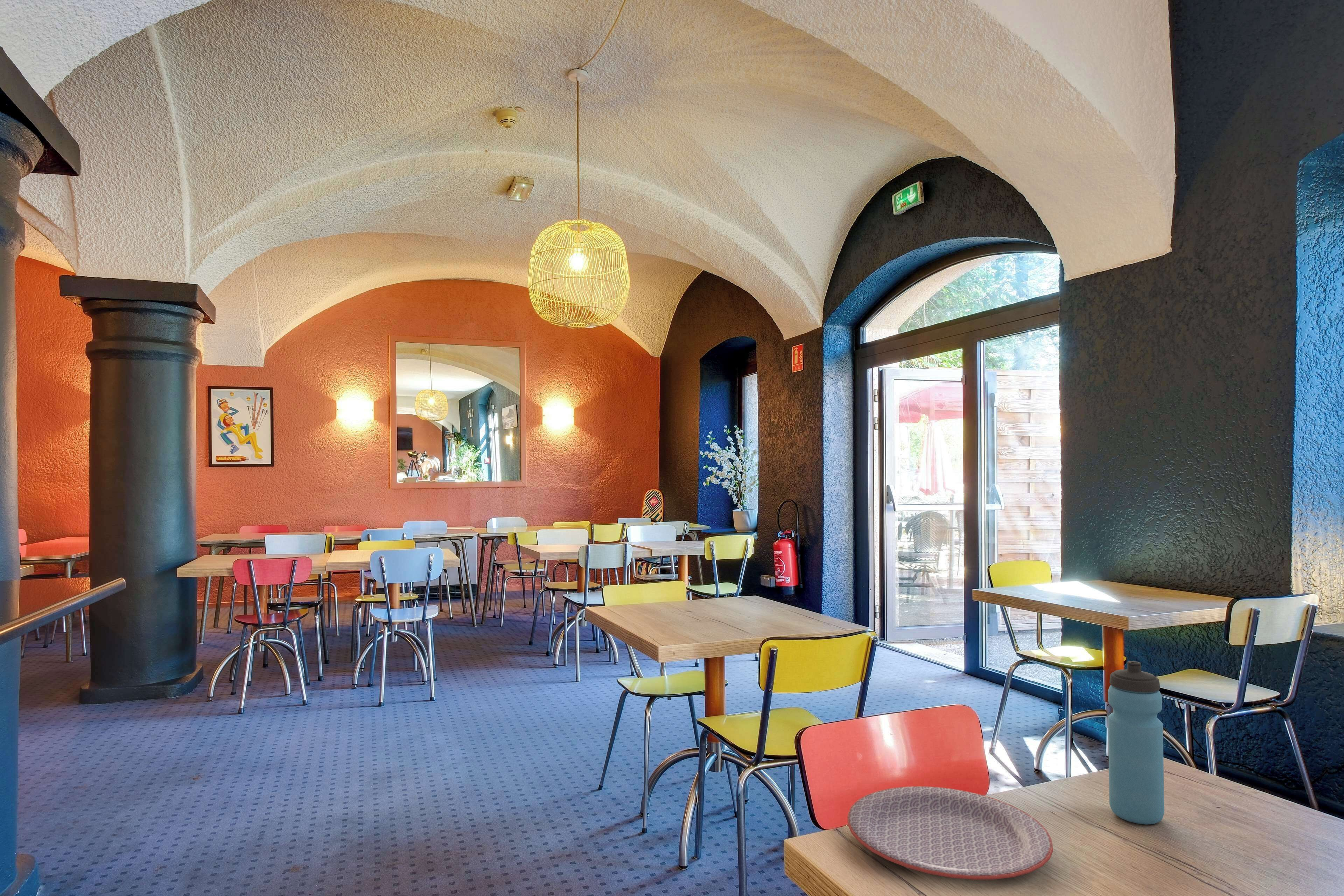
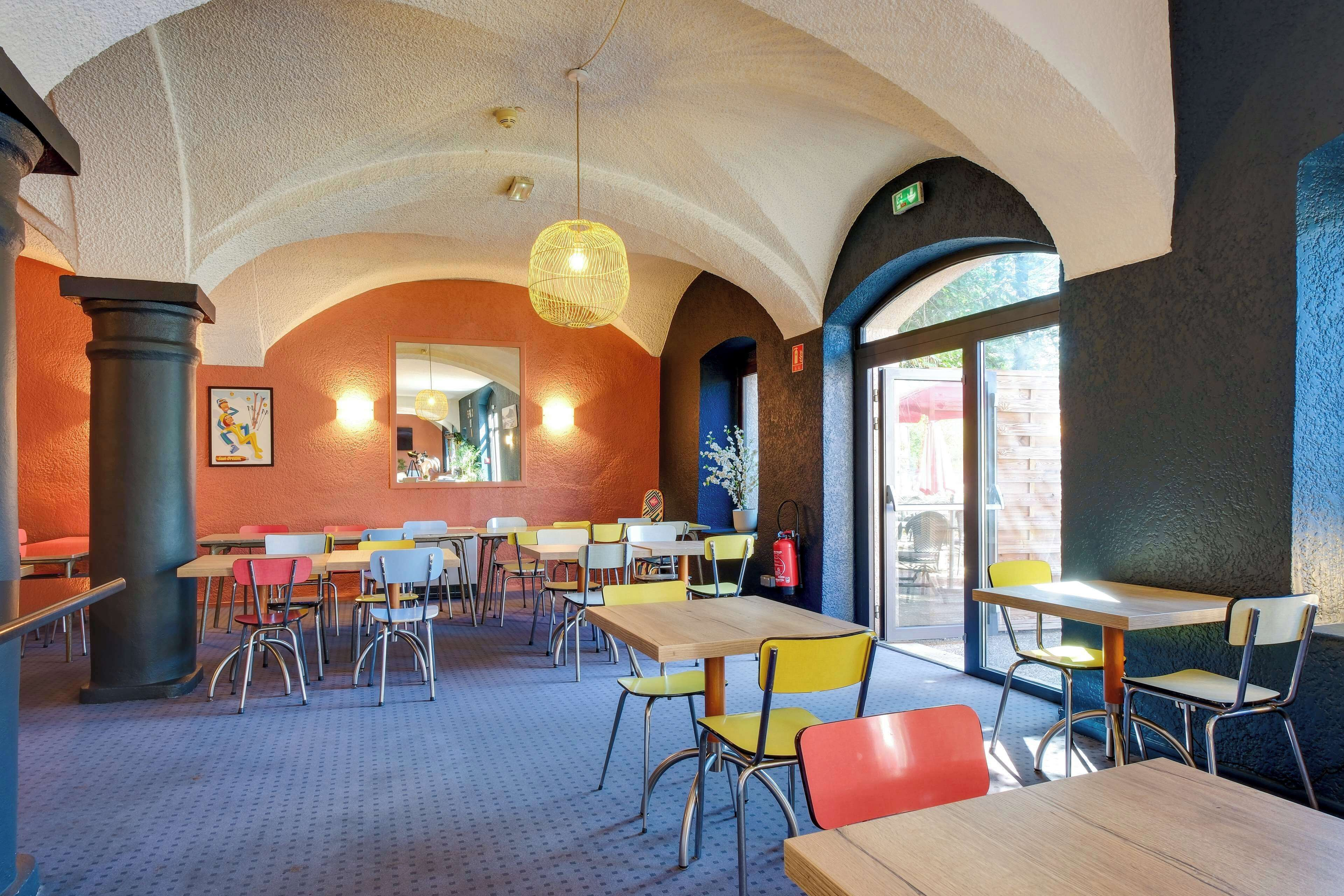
- plate [847,786,1054,880]
- water bottle [1108,661,1165,825]
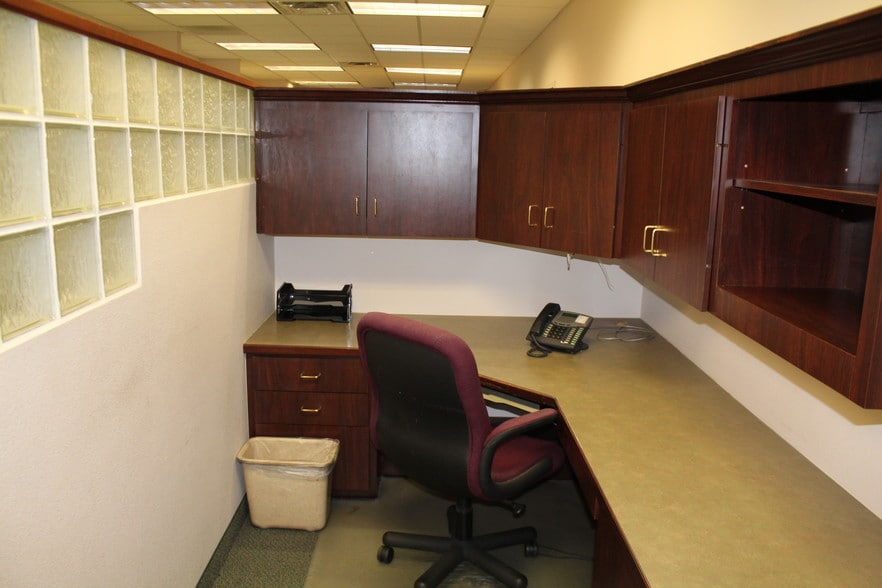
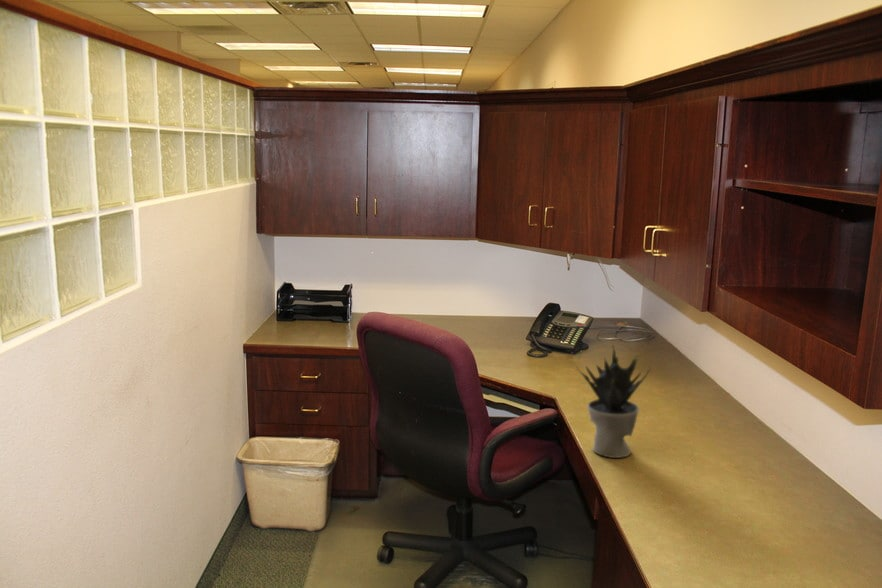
+ potted plant [576,344,652,459]
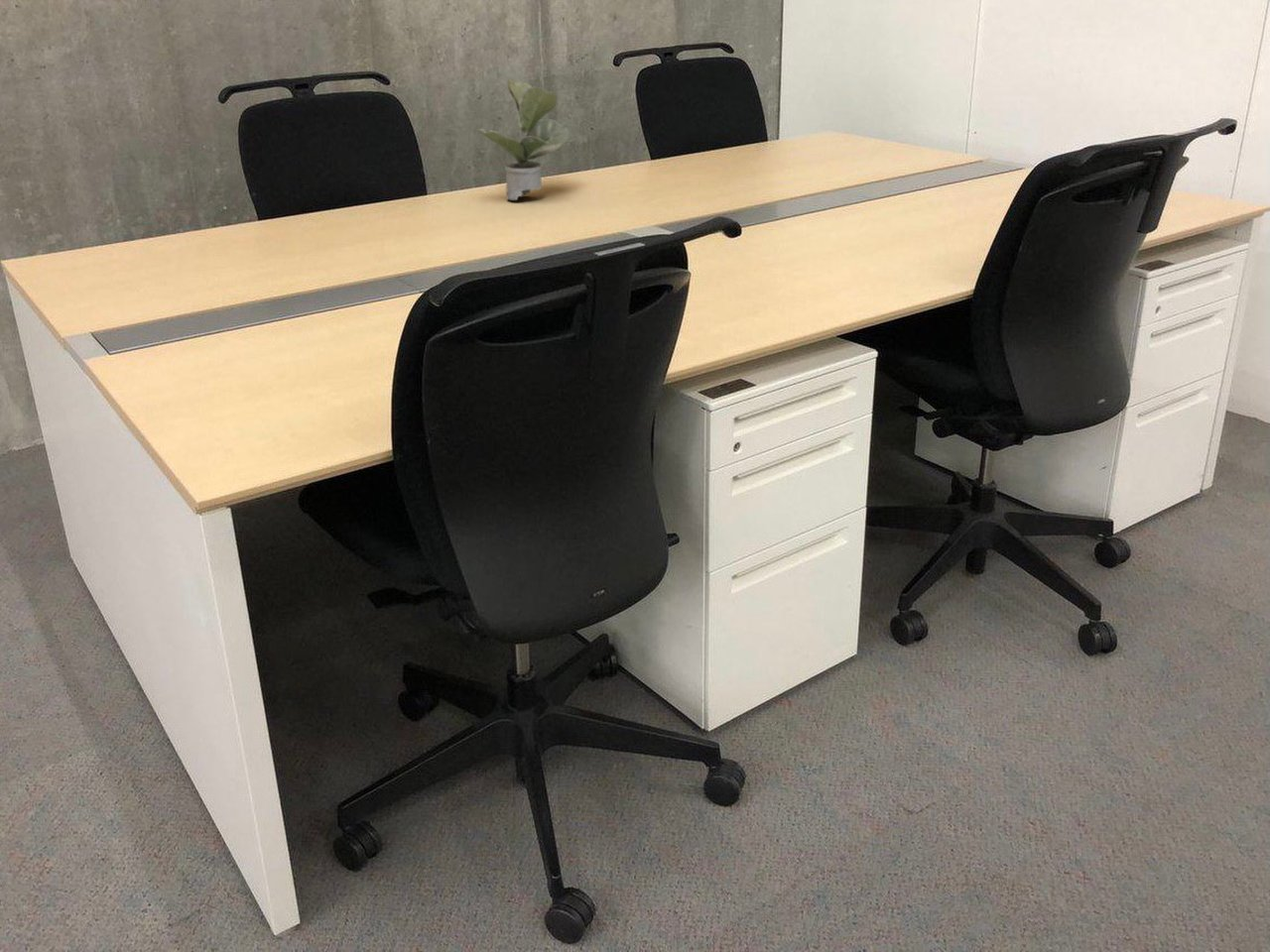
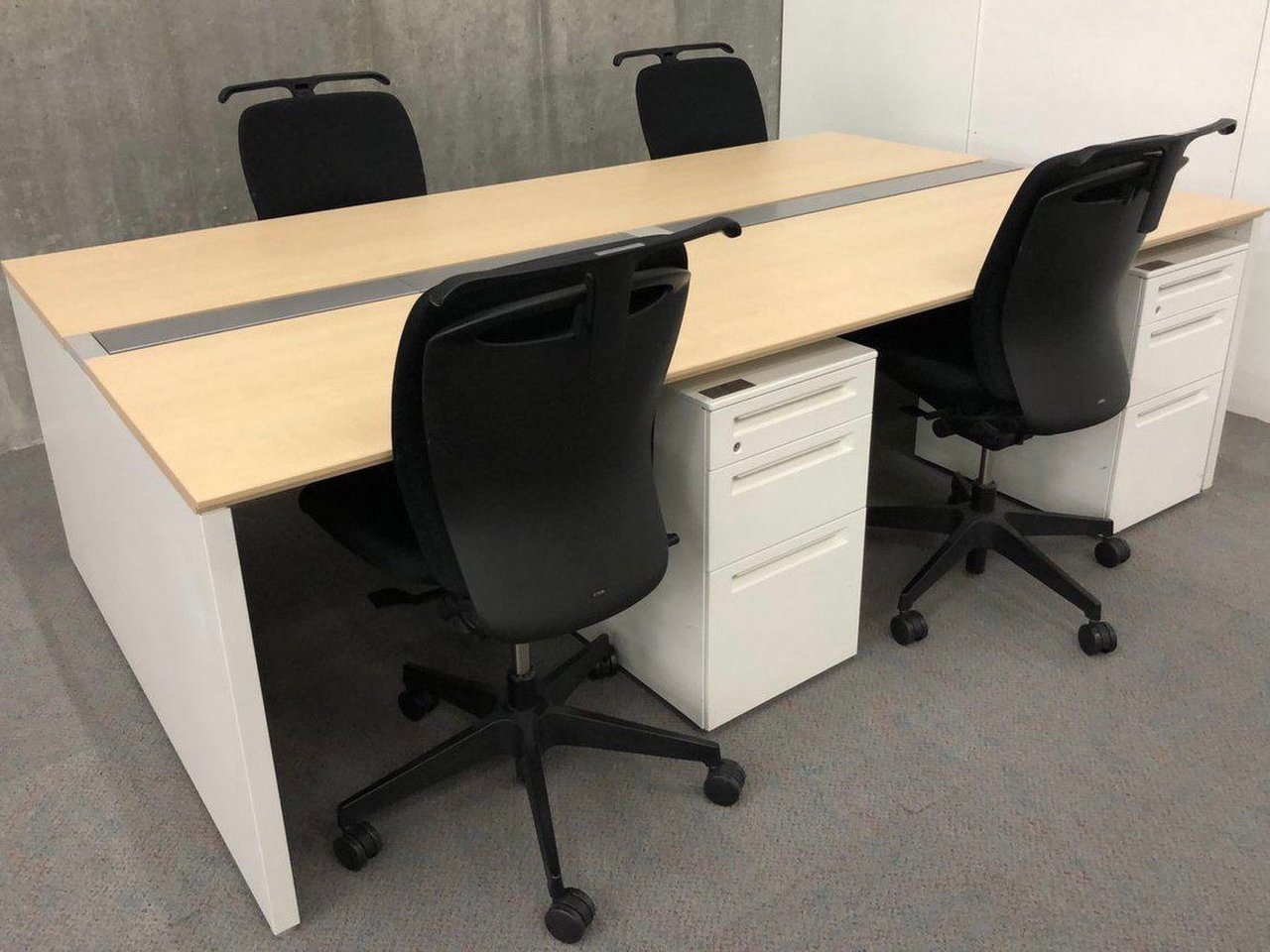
- potted plant [477,77,570,201]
************
- [EXERCISE] Repeat all of the data above word for word, minus the pictures.

- [EXERCISE SOLUTION]
- plate [847,786,1054,880]
- water bottle [1108,661,1165,825]
+ potted plant [576,344,652,459]
- potted plant [477,77,570,201]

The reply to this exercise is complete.